Наспех просмотрев скупые записи о магии, я прикрыл глаза и сосредоточился на попытке узреть незримое. Так и сидел, пока на стену не забрался священник и не разрушил идиллию:

— Спишь никак? Так я тогда попозже загляну.

Открыв глаза, я укоризненно взглянул на зловредного святошу и ответил:

— Вот, пытаюсь узреть эти ваши магические потоки и узлы.

Хмыкнув, священник покрутил головой по сторонам и, ткнув пальцем под ноги, спросил:

— Видишь?

Внимательно осмотрев палец священника и то место, куда он указывал, я был вынужден признаться, что не вижу ничего интересного, если только старче не имеет в виду отпечатавшийся в грязном снегу след здоровенного сапога. Святой отец в сердцах сплюнул, подняв лицо к небу, попросил Создателя вразумить скудоумных и одарить терпением его верных служителей.

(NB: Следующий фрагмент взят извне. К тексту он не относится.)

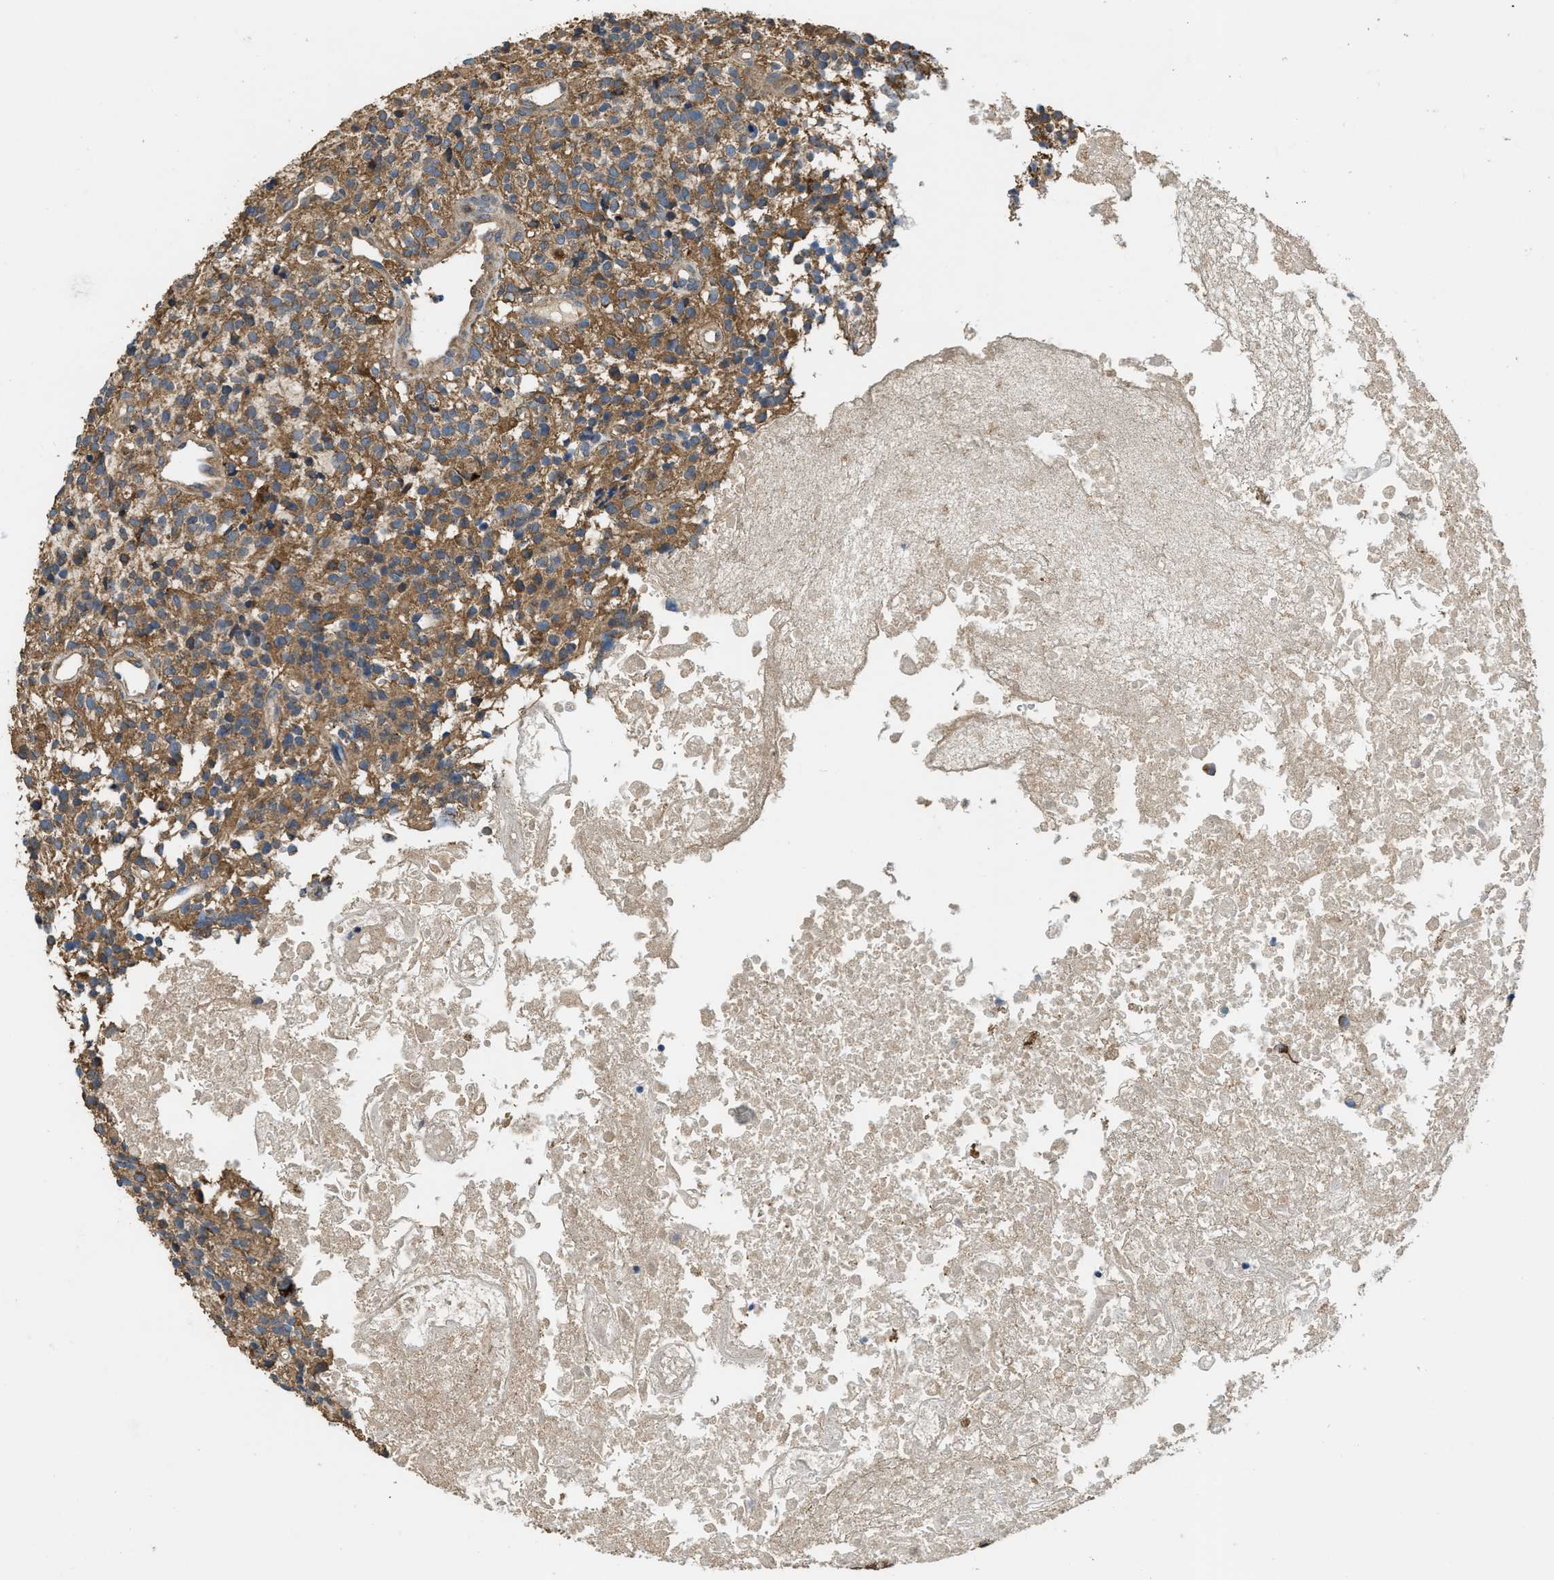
{"staining": {"intensity": "moderate", "quantity": ">75%", "location": "cytoplasmic/membranous"}, "tissue": "glioma", "cell_type": "Tumor cells", "image_type": "cancer", "snomed": [{"axis": "morphology", "description": "Glioma, malignant, High grade"}, {"axis": "topography", "description": "Brain"}], "caption": "This is a photomicrograph of IHC staining of glioma, which shows moderate staining in the cytoplasmic/membranous of tumor cells.", "gene": "THBS2", "patient": {"sex": "female", "age": 59}}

За прошедшие месяцы я уже успел привыкнуть к такой манере общения и спокойно дожидался окончания патетической речи. Поняв, что меня таким образом не пронять, священник, похоже, смирился со своей участью и, глубоко вздохнув, пояснил:

— Полностью глаза не закрывай. Веки чуть опусти и самым краешком глаза посмотри на то место, куда я указал.